Wang Miao tomou a estrada Jingmi até chegar ao distrito de Miyun. Dali, seguiu
para Heilongtan, subiu a montanha por uma estrada sinuosa e chegou ao
observatório de radioastronomia do Centro Astronômico Nacional da Academia
Chinesa de Ciências. Ele viu uma fileira de vinte e oito antenas parabólicas,
todas com nove metros de diâmetro: parecia uma fileira de espetaculares plantas
de aço. No final, havia dois radiotelescópios altos, com cinquenta metros de
diâmetro, construídos em 2006. Conforme Wang se aproximava, veio à sua
mente o fundo do retrato de Ye com a filha.

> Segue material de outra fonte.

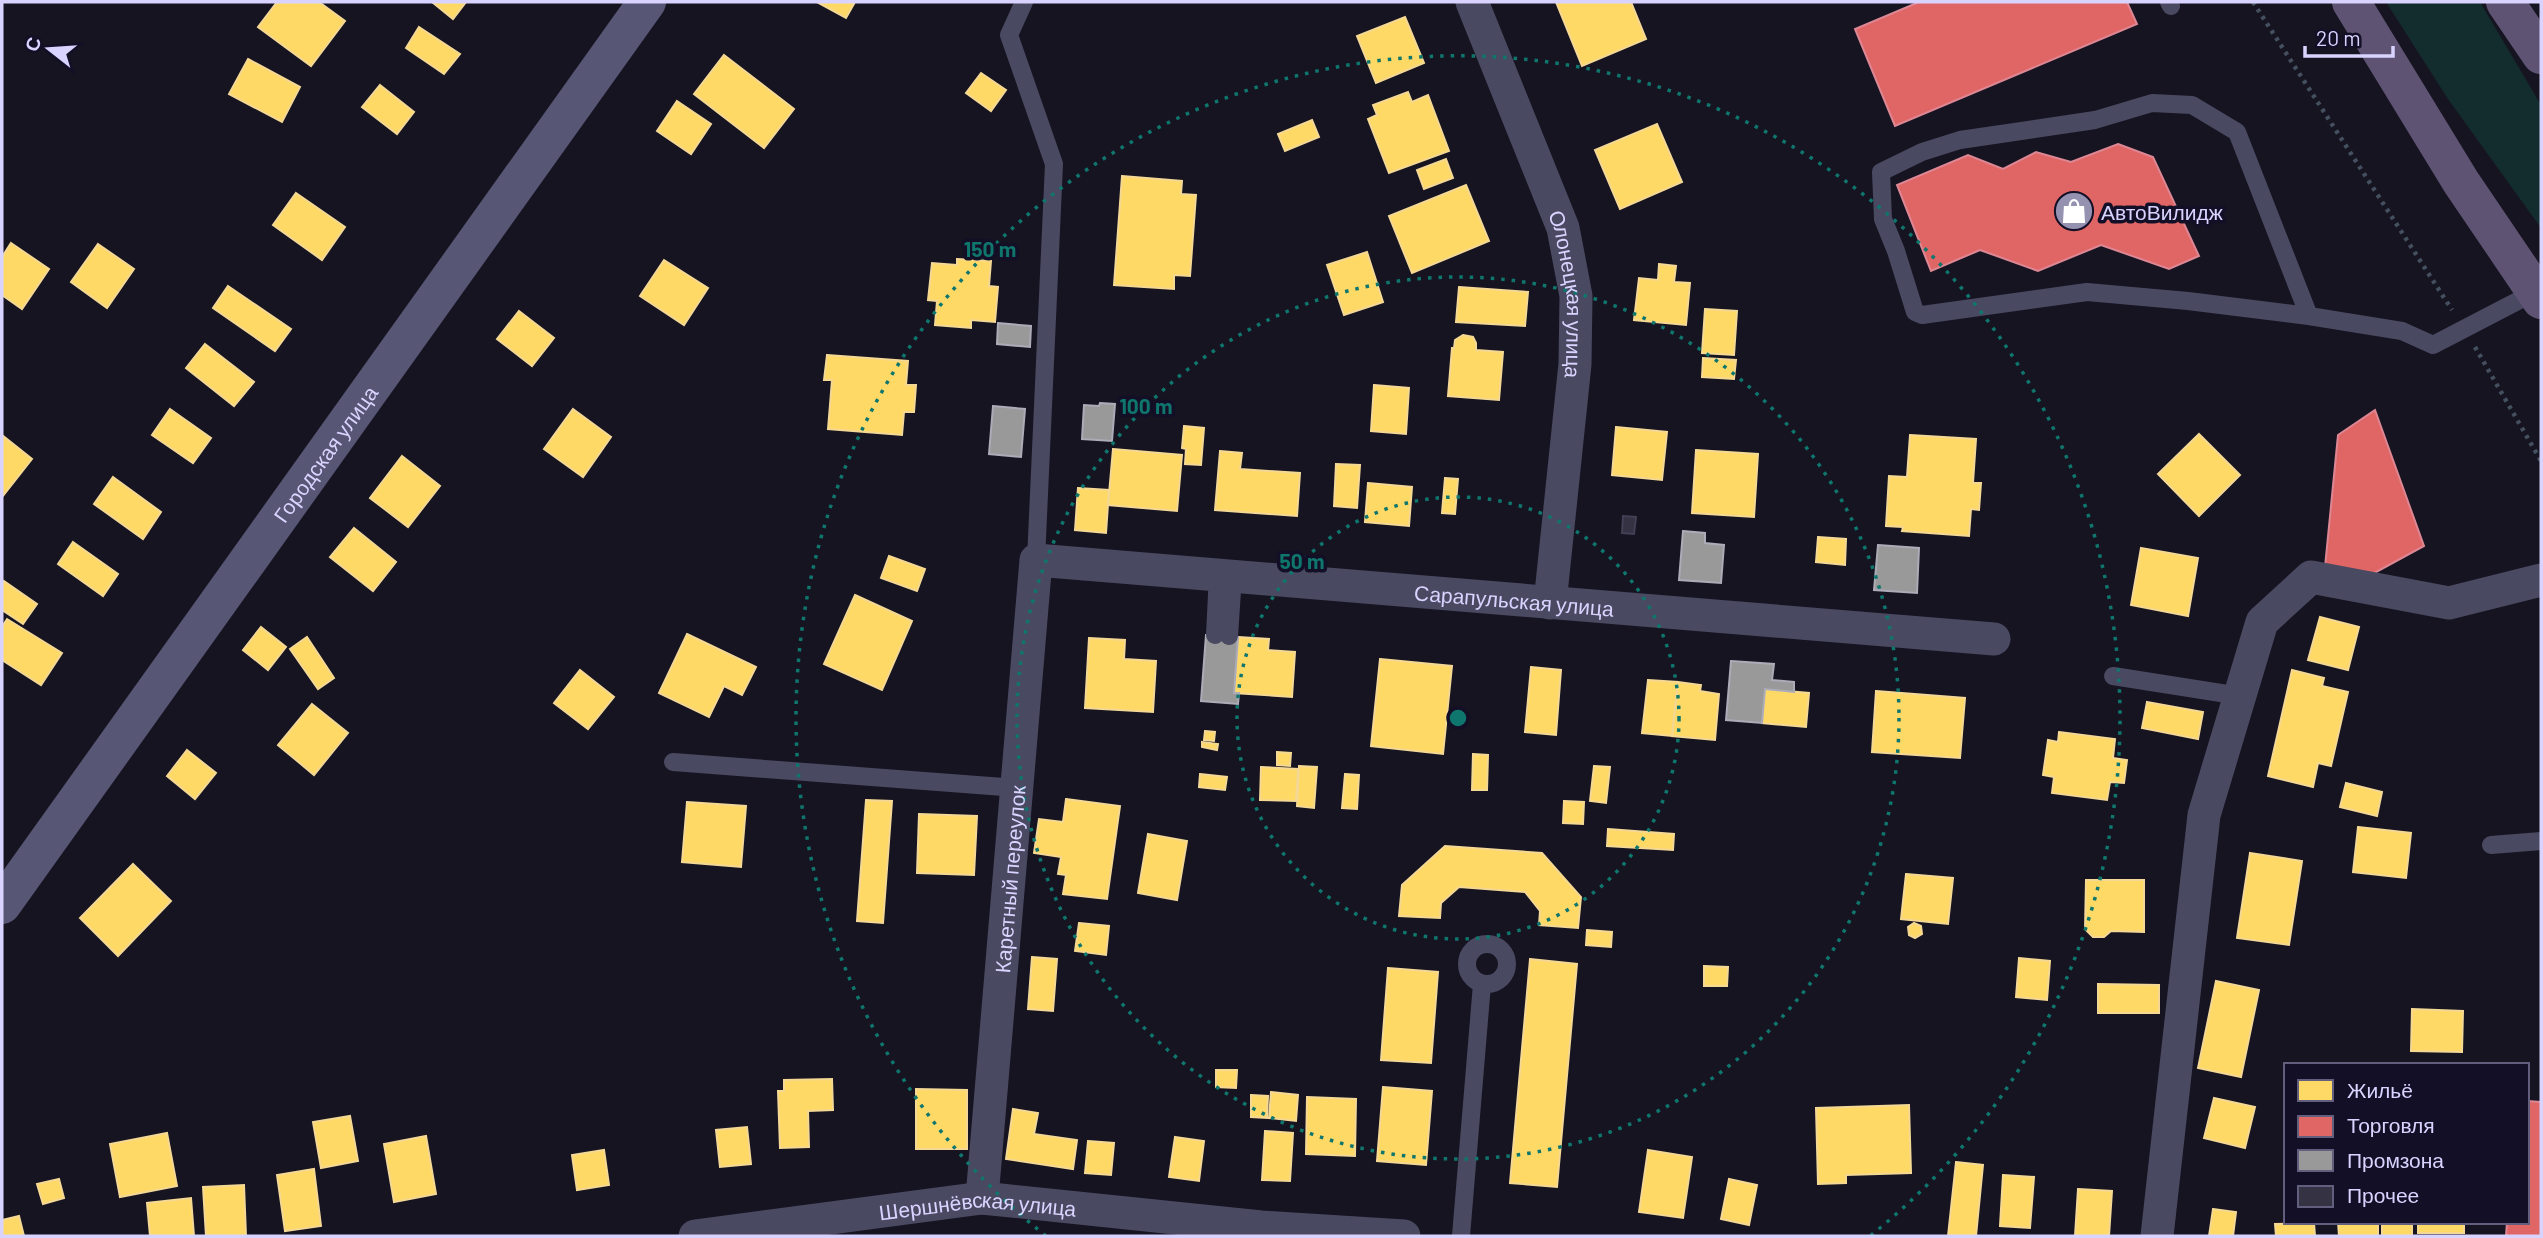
<svg xmlns="http://www.w3.org/2000/svg" width="2543" height="1238" viewBox="0 0 2543 1238" font-family="Barlow,sans-serif">
<rect width="100%" height="100%" fill="#161421"/>
<path fill="#132c2d" d="M2386,2H2480L2541,105V228L2448,99Z"/>
<g fill="#ffd966" stroke="#f4d894" stroke-width="2">
<path d="M277,2H319L345,21L311,66L258,27Z"/>
<path d="M432,2H466L453,19Z"/>
<path d="M817,2H855L846,18Z"/>
<path d="M1556,2H1631L1646,39L1582,66Z"/>
<path d="M1405,17L1424,63L1376,83L1357,36Z"/>
<path d="M419,27L460,54L444,74L406,48Z"/>
<path d="M724,55L794,109L764,148L694,94Z"/>
<path d="M248,59L300,87L282,122L229,94Z"/>
<path d="M981,73L1006,90L991,111L966,93Z"/>
<path d="M380,85L414,112L397,134L362,107Z"/>
<path d="M1408,92L1412,102L1428,95L1449,151L1389,173L1368,119L1377,115L1373,105Z"/>
<path d="M677,101L711,124L691,154L657,131Z"/>
<path d="M1312,120L1319,137L1285,151L1278,134Z"/>
<path d="M1657,124L1682,182L1620,209L1595,150Z"/>
<path d="M1446,159L1453,178L1424,189L1417,170Z"/>
<path d="M1122,176L1182,181L1181,194L1196,195L1190,276L1174,275V289L1114,285Z"/>
<path d="M1466,185L1489,241L1412,273L1389,216Z"/>
<path d="M296,193L345,227L322,260L273,225Z"/>
<path d="M11,243L49,269L22,309L2,295V257Z"/>
<path d="M98,244L134,269L107,308L71,282Z"/>
<path d="M1367,252L1383,302L1344,315L1327,265Z"/>
<path d="M957,259L991,261L989,286L998,287L995,322L971,320V328L935,325L937,301L928,300L932,263L957,265Z"/>
<path d="M664,260L708,288L684,325L640,296Z"/>
<path d="M1659,264L1676,266L1674,282L1690,283L1686,325L1634,320L1639,278L1658,280Z"/>
<path d="M228,286L291,329L275,351L213,308Z"/>
<path d="M1459,287L1528,292L1525,326L1456,322Z"/>
<path d="M1705,309L1737,311L1734,355L1702,353Z"/>
<path d="M519,311L554,338L532,366L497,339Z"/>
<path d="M1463,335L1473,337L1476,343V350L1503,352L1499,400L1448,396L1452,348H1454L1455,340Z"/>
<path d="M205,344L254,382L234,406L186,368Z"/>
<path d="M827,355L908,361L906,385H916L914,412H904L902,435L828,429L832,380H824Z"/>
<path d="M1703,358L1736,360L1734,379L1702,377Z"/>
<path d="M1374,385L1409,388L1406,434L1371,431Z"/>
<path d="M170,409L211,438L193,463L152,435Z"/>
<path d="M573,409L611,437L583,477L544,449Z"/>
<path d="M1184,426L1204,428L1201,465L1185,464L1186,449L1182,448Z"/>
<path d="M1616,427L1667,432L1662,480L1612,475Z"/>
<path d="M2199,434L2240,475L2199,516L2158,474Z"/>
<path d="M2,435L32,459L2,497Z"/>
<path d="M1910,435L1976,439L1973,483H1981L1979,510L1971,509L1969,536L1902,531L1903,527L1886,526L1889,476L1907,477Z"/>
<path d="M1113,449L1182,455L1177,511L1108,505Z"/>
<path d="M1696,450L1758,454L1754,517L1692,513Z"/>
<path d="M1220,451L1242,453L1240,469L1300,473L1297,516L1215,510Z"/>
<path d="M402,456L440,486L408,527L370,498Z"/>
<path d="M1336,464L1360,465L1357,508L1334,506Z"/>
<path d="M113,477L161,512L143,539L94,504Z"/>
<path d="M1445,478L1458,479L1455,514L1442,513Z"/>
<path d="M1368,483L1412,487L1409,526L1365,522Z"/>
<path d="M1078,488L1109,490L1106,533L1075,530Z"/>
<path d="M354,528L396,562L373,591L330,557Z"/>
<path d="M1818,537L1846,539L1845,565L1816,562Z"/>
<path d="M73,542L118,574L103,596L58,564Z"/>
<path d="M2141,548L2198,558L2188,616L2131,605Z"/>
<path d="M889,556L925,569L917,591L881,578Z"/>
<path d="M4,581L37,604L23,624L2,610V584Z"/>
<path d="M855,595L912,621L882,690L824,664Z"/>
<path d="M2320,617L2359,627L2348,670L2308,660Z"/>
<path d="M7,619L62,653L41,685L2,660V627Z"/>
<path d="M261,627L286,647L268,670L243,650Z"/>
<path d="M687,634L756,667L742,695L724,686L709,717L659,693Z"/>
<path d="M307,637L334,678L318,689L290,649Z"/>
<path d="M1238,637L1269,639L1268,650L1295,652L1292,697L1234,693Z"/>
<path d="M1089,638L1125,640L1124,659L1156,661L1153,712L1085,708Z"/>
<path d="M1380,659L1452,666L1443,754L1371,746Z"/>
<path d="M1531,667L1561,670L1556,735L1525,732Z"/>
<path d="M580,670L614,697L588,729L554,703Z"/>
<path d="M2292,670L2324,678L2322,686L2348,692L2331,766L2318,763L2313,787L2268,776Z"/>
<path d="M1648,680L1678,682L1672,736L1642,733Z"/>
<path d="M1678,682L1701,685L1700,691L1719,694L1715,740L1672,736Z"/>
<path d="M1765,689L1809,693L1806,727L1762,723Z"/>
<path d="M1876,691L1965,698L1960,758L1872,752Z"/>
<path d="M2147,702L2203,712L2198,739L2142,728Z"/>
<path d="M312,704L348,733L314,775L278,745Z"/>
<path d="M1205,731L1215,732L1214,741L1204,740Z"/>
<path d="M2059,732L2115,739L2113,758L2127,760L2124,783L2110,782L2107,800L2052,793L2054,777L2043,775L2048,740L2058,742Z"/>
<path d="M1202,742L1218,744L1217,750L1202,747Z"/>
<path d="M187,750L216,773L195,799L167,776Z"/>
<path d="M1277,752L1291,753L1290,766L1277,765Z"/>
<path d="M1473,754L1488,755L1487,790H1472Z"/>
<path d="M1299,766L1317,767L1314,808L1297,806Z"/>
<path d="M1594,766L1610,767L1606,803L1590,801Z"/>
<path d="M1261,767L1298,769L1296,801L1260,800Z"/>
<path d="M1200,774L1227,777L1225,790L1199,787Z"/>
<path d="M1345,774L1359,775L1357,809L1342,808Z"/>
<path d="M2346,783L2382,792L2377,816L2340,807Z"/>
<path d="M1066,799L1120,806L1107,899L1063,894L1066,875L1058,874L1061,857L1034,853L1039,819L1063,822Z"/>
<path d="M866,800L892,801L883,923L857,921Z"/>
<path d="M1564,801L1584,802L1583,824L1563,823Z"/>
<path d="M687,802L746,806L741,867L682,862Z"/>
<path d="M919,814L977,816L974,875L917,873Z"/>
<path d="M2358,827L2411,833L2406,878L2353,872Z"/>
<path d="M1608,829L1674,834L1673,850L1607,846Z"/>
<path d="M1148,834L1187,841L1177,900L1138,893Z"/>
<path d="M1445,846L1542,853L1581,897L1578,928L1539,925L1540,911L1525,892L1459,887L1441,903L1440,918L1399,916L1402,885Z"/>
<path d="M2250,853L2302,861L2289,945L2237,938Z"/>
<path d="M133,864L171,901L118,956L80,918Z"/>
<path d="M1906,874L1953,878L1948,924L1901,919Z"/>
<path d="M2086,880H2144V932L2111,931L2104,937H2093L2085,929Z"/>
<path d="M1079,923L1109,926L1106,955L1075,951Z"/>
<path d="M1914,923L1921,926L1922,934L1915,938L1909,935L1908,927Z"/>
<path d="M1587,930L1612,932L1611,947L1586,945Z"/>
<path d="M1032,957L1057,959L1053,1011L1028,1009Z"/>
<path d="M2019,958L2050,961L2047,1000L2016,997Z"/>
<path d="M1530,959L1577,964L1557,1187L1510,1183Z"/>
<path d="M1704,966L1728,967L1727,986H1704Z"/>
<path d="M1388,968L1438,972L1431,1063L1381,1060Z"/>
<path d="M2216,981L2259,990L2241,1077L2198,1068Z"/>
<path d="M2098,984L2159,985V1013H2098Z"/>
<path d="M2412,1009L2463,1011L2462,1052L2411,1051Z"/>
<path d="M1216,1070H1237L1236,1088L1216,1087Z"/>
<path d="M832,1079L833,1110L808,1111L809,1147L780,1148L778,1091H784V1080Z"/>
<path d="M1383,1087L1432,1091L1426,1165L1377,1161Z"/>
<path d="M916,1089L967,1090V1149H916Z"/>
<path d="M1271,1092L1298,1095L1296,1121L1269,1118Z"/>
<path d="M1251,1095L1268,1096L1267,1118L1251,1117Z"/>
<path d="M1307,1097L1356,1099L1355,1156L1306,1154Z"/>
<path d="M2214,1098L2255,1107L2245,1148L2204,1138Z"/>
<path d="M1909,1105L1911,1173L1846,1175V1183L1818,1184L1816,1108Z"/>
<path d="M1013,1109L1038,1113L1034,1134L1077,1140L1073,1169L1006,1159Z"/>
<path d="M350,1116L358,1161L321,1168L313,1122Z"/>
<path d="M747,1127L751,1164L720,1167L716,1130Z"/>
<path d="M1265,1131L1293,1133L1290,1181L1262,1180Z"/>
<path d="M167,1133L177,1186L120,1197L110,1144Z"/>
<path d="M426,1136L436,1194L394,1202L384,1144Z"/>
<path d="M1175,1137L1204,1141L1199,1181L1169,1177Z"/>
<path d="M1088,1141L1114,1143L1111,1175L1085,1173Z"/>
<path d="M604,1150L609,1185L577,1190L572,1155Z"/>
<path d="M1648,1150L1692,1157L1683,1218L1639,1212Z"/>
<path d="M1956,1162L1983,1165L1976,1236H1948Z"/>
<path d="M314,1169L321,1226L285,1231L277,1175Z"/>
<path d="M2003,1175L2034,1177L2030,1228L2000,1226Z"/>
<path d="M59,1179L64,1198L43,1204L37,1184Z"/>
<path d="M1729,1179L1757,1185L1749,1225L1721,1219Z"/>
<path d="M244,1185L246,1236H206L203,1187Z"/>
<path d="M2078,1189L2112,1191L2109,1236H2075Z"/>
<path d="M191,1198L194,1236H150L147,1203Z"/>
<path d="M2213,1209L2236,1212L2233,1236H2209Z"/>
<path d="M19,1216L24,1236H2V1220Z"/>
<path d="M2338,1222H2378V1236H2339Z"/>
<rect x="2382" y="1222" width="30" height="14"/>
<rect x="2418" y="1222" width="46" height="11"/>
<path d="M2314,1223L2315,1236H2276L2275,1224Z"/>
</g>
<g fill="#e06666" stroke="#de8794" stroke-width="2">
<path d="M1919,2H2127L2137,24L1895,126L1855,29Z"/>
<path d="M2118,144L2153,157L2199,256L2169,269L2101,245L2038,271L1980,250L1931,271L1897,185L1968,155L2003,169L2036,152L2071,162Z"/>
<path d="M2375,410L2424,546L2369,576L2325,567L2338,435Z"/>
<path d="M2527,1101L2541,1102V1236H2506L2507,1222H2527Z"/>
</g>
<g fill="#999" stroke="#acabb8" stroke-width="2">
<path d="M998,323L1031,326L1030,347L997,344Z"/>
<path d="M1100,403L1115,404L1112,441L1082,439L1084,405L1099,406Z"/>
<path d="M993,406L1025,409L1021,457L989,454Z"/>
<path d="M1683,531L1705,533V543L1724,545L1721,583L1679,580Z"/>
<path d="M1878,545L1919,548L1917,593L1874,590Z"/>
<path d="M1206,635L1238,637L1234,693H1239L1238,704L1201,701Z"/>
<path d="M1731,661L1774,664L1772,680L1794,682V692L1765,689L1762,723L1726,720Z"/>
</g>
<path fill="#343243" stroke="#433f54" stroke-width="2" d="M1623,516L1636,517L1634,534L1622,533Z"/>
<g fill="none" stroke-linecap="round" stroke-linejoin="round">
<g stroke="#44505f" stroke-width="4.5" stroke-dasharray="3.5 5" stroke-linecap="butt">
<path d="M2253,2L2452,310"/>
<path d="M2475,347L2541,461"/>
</g>
<g stroke="#4a4962" stroke-width="18">
<path d="M1024,2L1009,35L1054,164L1036,560"/>
<path d="M2169,2L2171,6"/>
<path d="M2309,316L2237,132L2192,105L2152,103L2095,120L1960,140L1922,152L1881,172L1883,219L1896,251L1915,312L1922,315L2087,292L2188,301L2309,316L2402,331L2433,345L2535,292"/>
<path d="M1215,635L1218,574"/>
<path d="M1229,636L1233,576"/>
<path d="M2113,676L2240,696"/>
<path d="M673,762L1017,788"/>
<path d="M2491,845L2541,841"/>
<circle cx="1487" cy="964" r="20"/>
<path d="M1461,1236L1482,984"/>
</g>
<g stroke="#4a4962" stroke-width="33">
<path id="s1" d="M1472,2L1563,228L1576,296L1575,364L1550,603"/>
<path id="s2" d="M982,1198L1036,560L1994,639"/>
<path id="s3" d="M695,1236L982,1198L1261,1227L1404,1236"/>
<path d="M2157,1236L2204,815L2262,622L2311,577L2449,603L2541,580"/>
</g>
<path stroke="#575674" stroke-width="38" id="s4" d="M2,905L647,2"/>
<g stroke="#5e5373" stroke-width="38">
<path d="M2351,2L2461,182L2541,300"/>
<path d="M2505,2L2541,55"/>
</g>
</g>
<g fill="none" stroke="#0f766e" stroke-width="3.5" stroke-dasharray="3.5 7">
<circle cx="1458" cy="718" r="221"/>
<circle cx="1458" cy="718" r="441"/>
<path d="M1046 1236A662 662 0 1 1 1870 1236"/>
</g>
<defs>
<g id="shop-disc" transform="scale(2.0125)"><circle r="9.5" fill="#9591b1" stroke="#130f26"/><path d="M-5-2.5h2.3a2.7 3.5 0 0 1 5.4 0H5L5.5 6h-11ZM-1.5-2.5h3a1.5 2.3 0 0 0-3 0Z" fill="#fff"/></g>
</defs>
<g fill-rule="evenodd">
<use href="#shop-disc" x="2074" y="211"/>
</g>
<g text-anchor="middle" dominant-baseline="central" stroke-width="7" stroke-linejoin="round" paint-order="stroke">
<g font-size="21" fill="#d9d4ff" stroke="#130f26" text-anchor="start">
<text x="2101" y="211">АвтоВилидж</text>
</g>
<g font-size="21" fill="#d9d4ff" stroke="#130f26">
<text stroke="none"><textPath href="#s1" startOffset="310">Олонецкая улица</textPath></text>
<text stroke="none"><textPath href="#s4" startOffset="555">Городская улица</textPath></text>
<text stroke="none"><textPath href="#s2" startOffset="1120">Сарапульская улица</textPath></text>
<text stroke="none"><textPath href="#s2" startOffset="320">Каретный переулок</textPath></text>
<text stroke="none"><textPath href="#s3" startOffset="285">Шершнёвская улица</textPath></text>
</g>
</g>
<circle cx="1458" cy="718" r="10" fill="#0f766e" stroke="#130f26" stroke-width="3.5"/>
<g font-size="21" text-anchor="middle" font-weight="bold" fill="#0f766e" stroke="#130f26" stroke-width="7" stroke-linejoin="round" paint-order="stroke">
<text x="990" y="257">150 m</text>
<text x="1146" y="414">100 m</text>
<text x="1302" y="569">50 m</text>
</g>
<rect width="2543" height="1238" fill="none" stroke="#d9d4ff" stroke-width="7"/>
<rect x="2284" y="1063" width="245" height="161" fill="#130f26" stroke="#625e7d" stroke-width="2"/>
<rect x="2298" y="1080" width="35" height="21" fill="#ffd966" stroke="#625e7d" stroke-width="2"/>
<text x="2347" y="1098" font-size="21" fill="#d9d4ff">Жильё</text>
<rect x="2298" y="1116" width="35" height="21" fill="#e06666" stroke="#625e7d" stroke-width="2"/>
<text x="2347" y="1133" font-size="21" fill="#d9d4ff">Торговля</text>
<rect x="2298" y="1150" width="35" height="21" fill="#999999" stroke="#625e7d" stroke-width="2"/>
<text x="2347" y="1168" font-size="21" fill="#d9d4ff">Промзона</text>
<rect x="2298" y="1186" width="35" height="21" fill="#343243" stroke="#625e7d" stroke-width="2"/>
<text x="2347" y="1203" font-size="21" fill="#d9d4ff">Прочее</text>
<g transform="translate(49 49) rotate(287)" stroke="#130f26" stroke-width="5" paint-order="stroke">
<path d="M0-5L12 26L0 18L-12 26Z" fill="#d9d4ff"/>
<text y="-10" font-size="19" font-weight="bold" text-anchor="middle" fill="#d9d4ff">С</text>
</g>
<path d="M2305 46v10h88v-10" fill="none" stroke="#d9d4ff" stroke-width="3.5"/>
<text x="2316" y="46" font-size="21" fill="#d9d4ff" stroke="#130f26" stroke-width="5" paint-order="stroke">20 m</text>
</svg>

No entanto, o trabalho de Sha Ruishan, o aluno de Ye, não tinha nada a ver
com aqueles radiotelescópios. O laboratório do dr. Sha ficava encarregado
sobretudo de receber os dados transmitidos por três satélites: o Cobe (Cosmic
Background Explorer, ou Explorador da Radiação Cósmica de Fundo), lançado
em 1989 e prestes a ser desativado; o WMAP (Wilkinson Microwave Anisotropy
Probe, ou Sonda de Anisotropia em Micro-Ondas Wilkinson); e o Planck, o
observatório espacial lançado pela Agência Espacial Europeia em 2009.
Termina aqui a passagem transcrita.